The 2025 EY Global Wealth Research Report, based on 3,600 respondents across 30 countries, shows that 45% of investors see today’s investment environment as more complicated. The main reasons cited are economic slowdown and recession risks (55%), inflation (52%), and market instability – including the impact of AI on companies (45%).

Clients are therefore shifting their focus:

  • 86% discuss preserving and protecting wealth with advisors
  • 79% focus on investment strategy
  • 77% want better understanding of how daily actions affect personal finances
  • 75% review long-term financial goals and planning

Wealth Transfer Becoming More Complex

Wealth transfer is increasingly seen as a challenge: 45% now view inheritance as highly complex, up from 31% two years earlier. Nearly three-quarters of respondents have discussed retirement planning with their advisors, 72% have explored ways to reduce tax burdens (including inheritance tax), and 64% have prepared for succession. Yet only 6% have actually transferred wealth so far.

Most clients (81%) plan to pass on real estate to spouses or children. Many also intend to reinvest inherited assets (50%), maintain existing portfolios (42%), or invest in real estate (36%). Other planned uses include funding children’s or grandchildren’s education (27%), charitable giving (16%), debt repayment (11%), and supporting retirement income (29%).
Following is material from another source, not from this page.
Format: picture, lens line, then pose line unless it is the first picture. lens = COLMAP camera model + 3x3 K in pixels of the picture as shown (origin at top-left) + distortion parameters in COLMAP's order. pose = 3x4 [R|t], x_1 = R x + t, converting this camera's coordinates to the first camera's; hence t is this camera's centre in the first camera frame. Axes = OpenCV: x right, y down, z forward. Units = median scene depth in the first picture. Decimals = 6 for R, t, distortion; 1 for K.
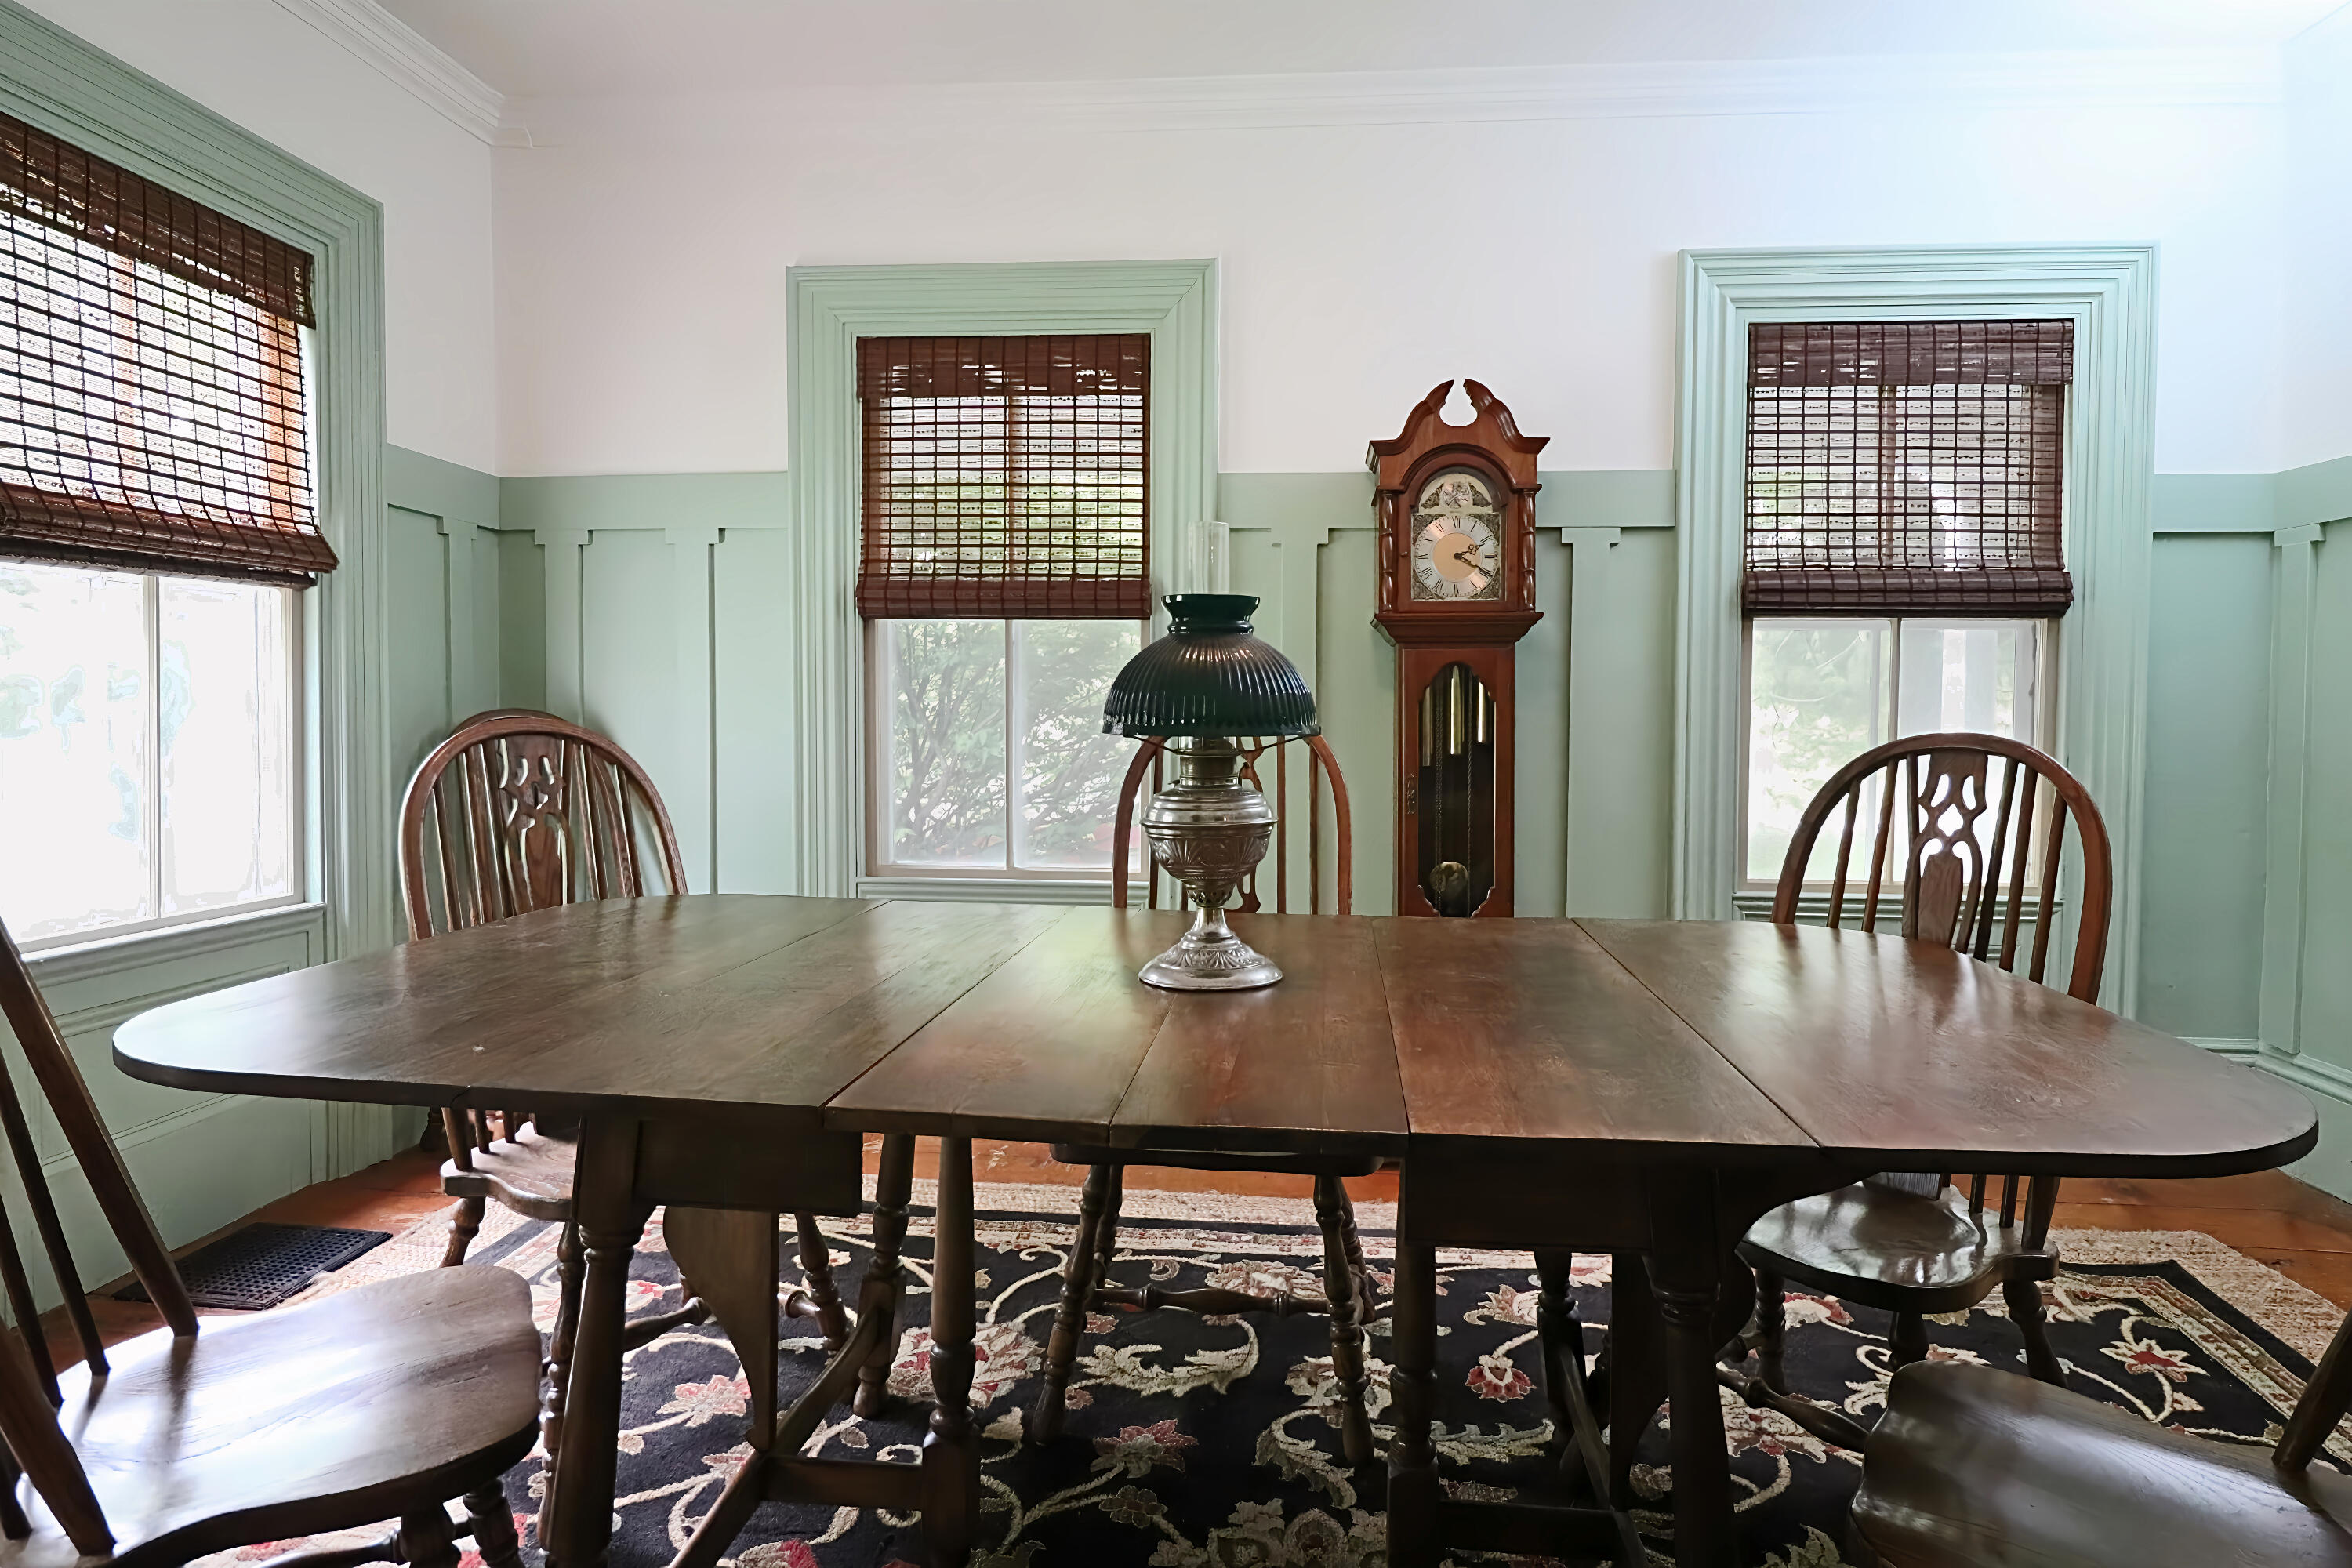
lens RADIAL K [[1360.9, 0, 1176.0], [0, 1360.9, 784.0], [0, 0, 1]] dist [0.000813, 0.000323]
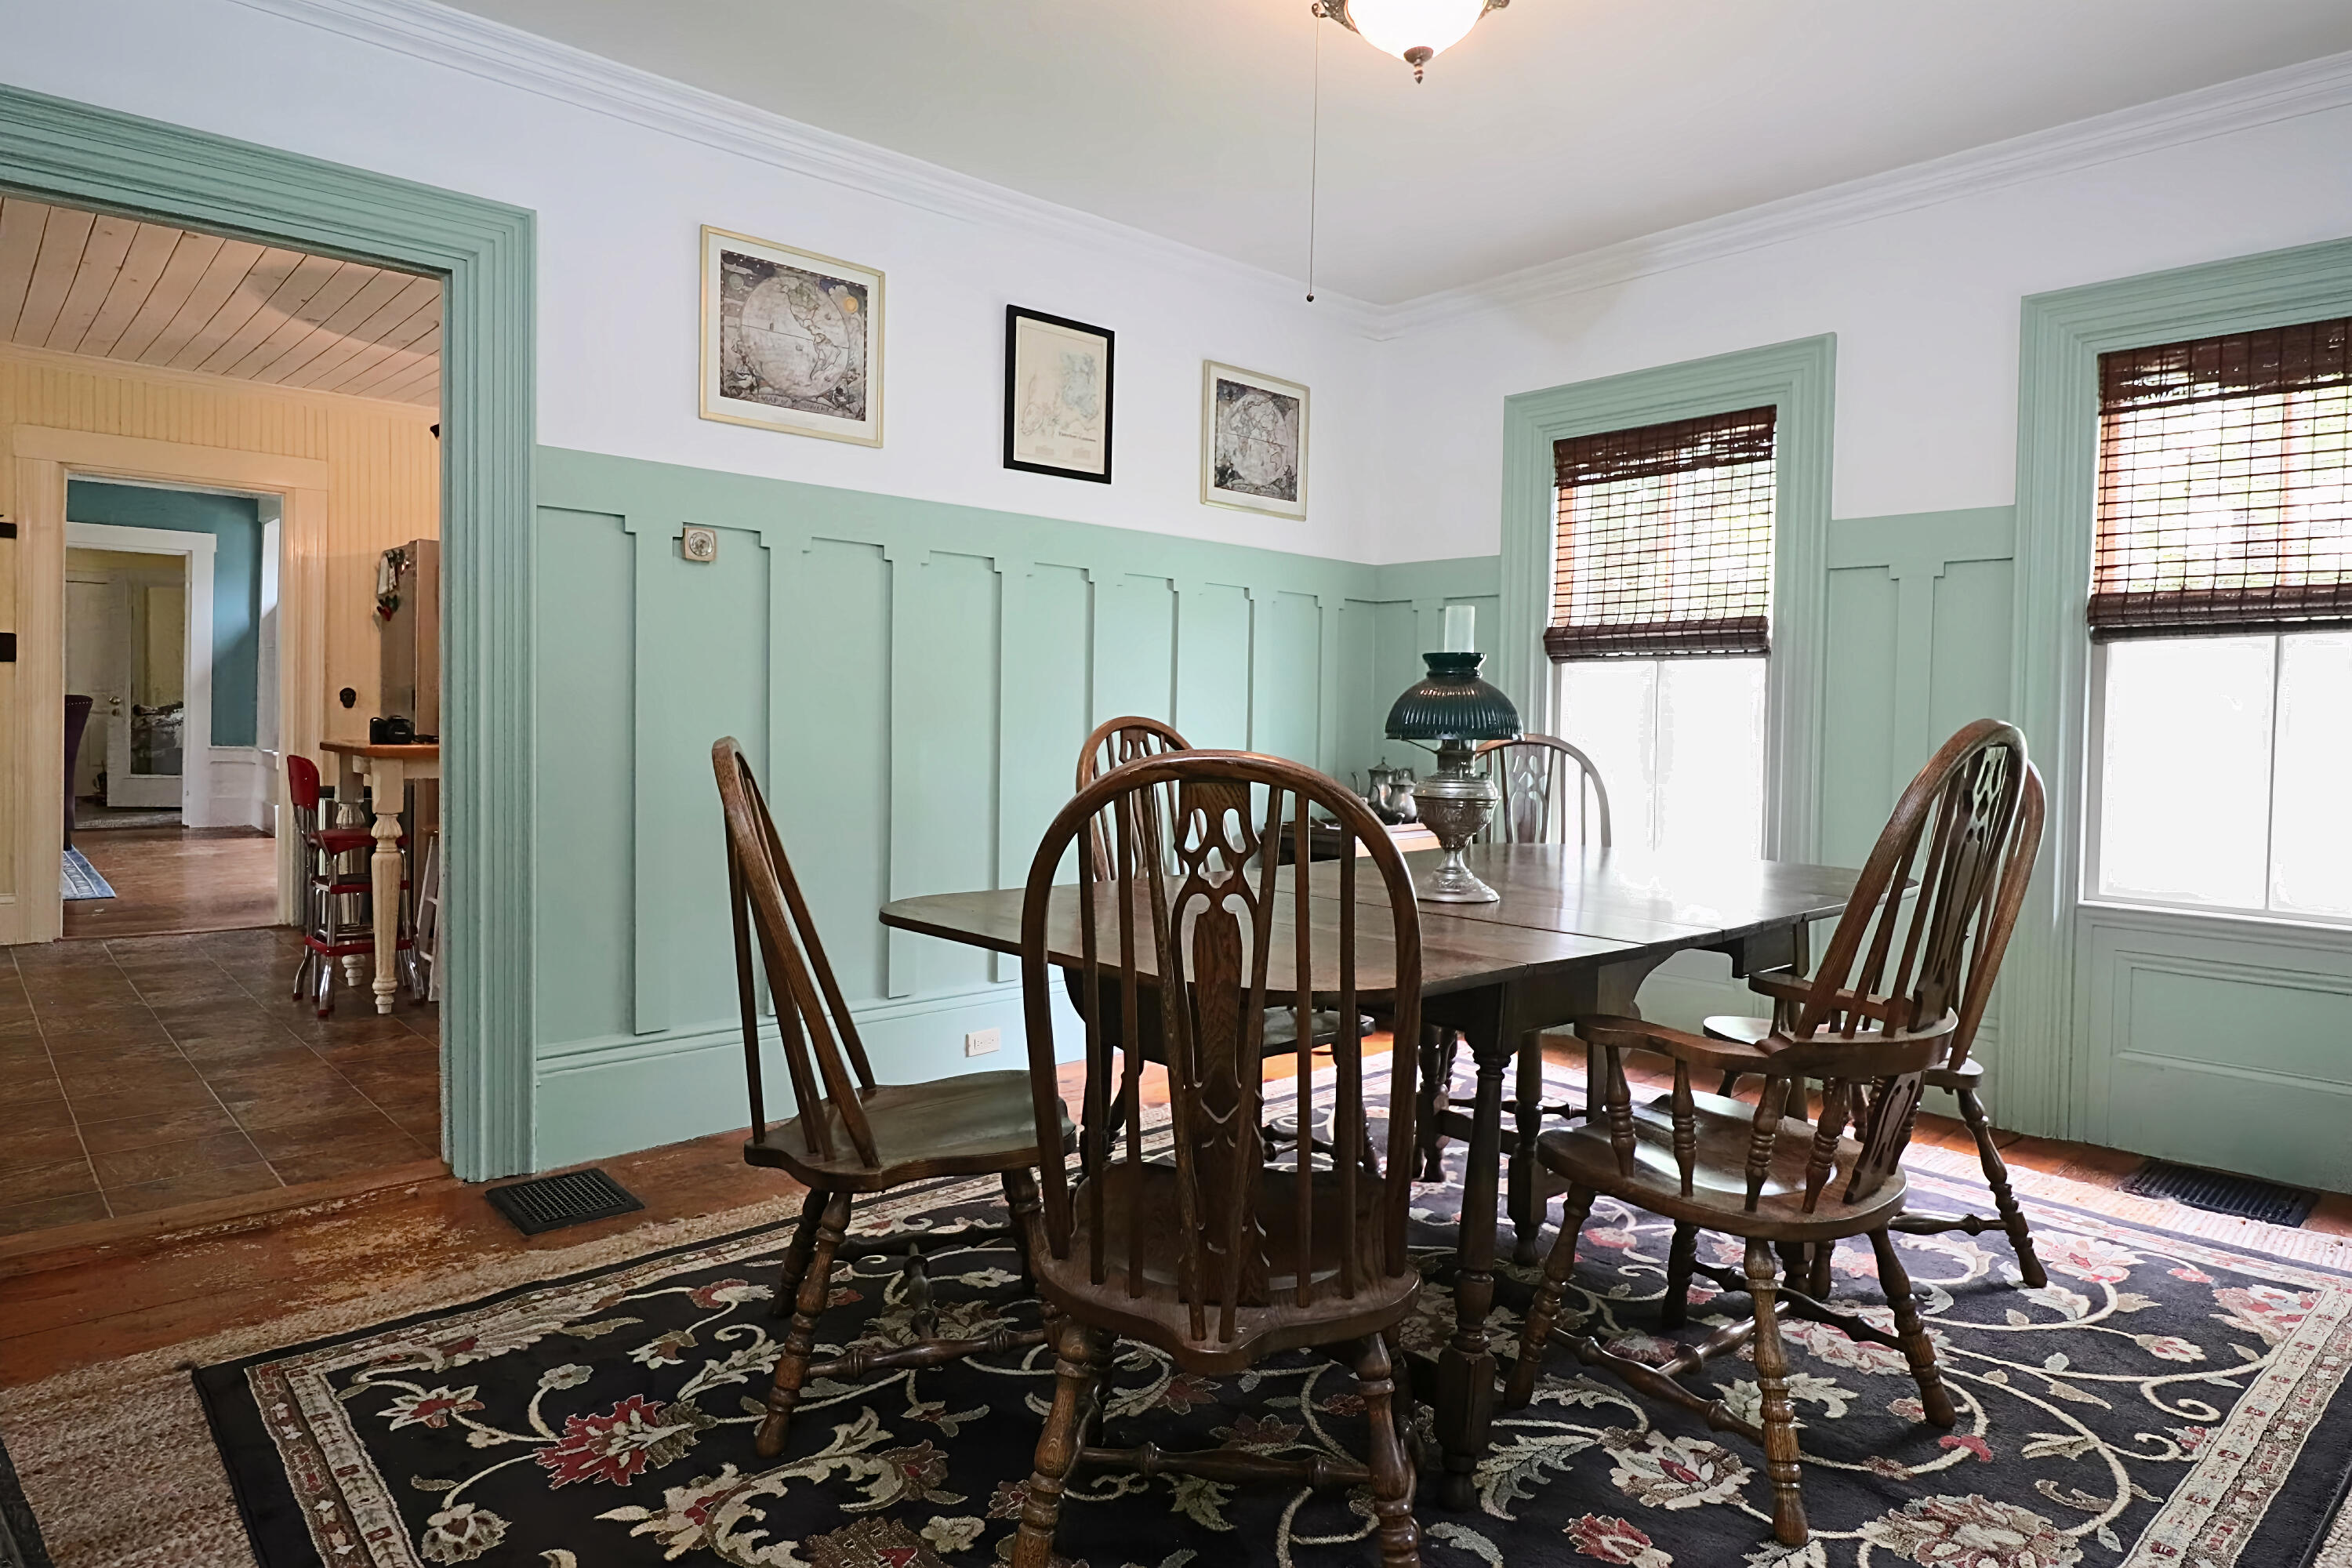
lens RADIAL K [[1360.9, 0, 1176.0], [0, 1360.9, 784.0], [0, 0, 1]] dist [0.000813, 0.000323]
pose [[-0.671550, 0.017732, -0.740747, 1.077584], [-0.059373, 0.995211, 0.077650, -0.070733], [0.738577, 0.096126, -0.667281, 1.380231]]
“The upcoming wave of intergenerational wealth transfer represents both a challenge and an opportunity – especially in Poland, where this phenomenon is still relatively new. It offers financial institutions the chance to build trust and long-term relationships, as seen in international practice,” said Stępiński.

Growing Interest in Alternative Investments

While financial performance remains the main driver in choosing a wealth manager, diversification is becoming increasingly important. Half of respondents (up from 36% in 2022) now see access to diverse products – including digital assets – as a key factor when selecting a provider.

Currently, 70% of clients still invest in cash equivalents, but interest in alternatives is growing:

  • 51% hold alternative assets (e.g., hedge funds, private equity, or real estate)
  • 53% invest in index funds and ETFs, while another 29% are considering them

However, demand often exceeds advisory focus: 27% of clients want to learn more about alternatives, but only 15% have discussed them with advisors.

“Clients are showing growing interest in alternative investments. Advisors should present a full spectrum of opportunities, tailored to risk profiles and expected returns. Trends such as the integration of digital assets with traditional finance make this space more accessible, even for cautious investors,” Stępiński noted.

Can AI Replace Wealth Advisors?

Currently, about 29% of assets are self-managed by investors – a figure likely to rise with the spread of AI-based tools. Already, 60% of clients, including high-net-worth individuals, expect AI to play a major role in managing their wealth. Trust in AI is highest among millennials: 63% would follow AI investment recommendations without human oversight.

“AI is entering wealth management with force, enabling rapid and precise analysis of vast data sets – also for clients themselves. Agentic AI, or personalized AI agents, is emerging as a trend, offering clients more frequent and higher-quality interaction. However, empathy and human experience remain irreplaceable. Advisors are increasingly valued as trusted consultants who understand client needs and market realities – providing security in uncertain times,” concluded Stępiński.

About the Report

The 2025 EY Global Wealth Research Report was conducted between October and December 2024 using both qualitative and quantitative methods. It surveyed over 3,600 respondents across asset classes ranging from $250,000 to over $30 million in wealth. Participants came from 30 countries, including the US, Canada, Brazil, Mexico, major European states, GCC countries, Australia, China, India, Japan, and Southeast Asia.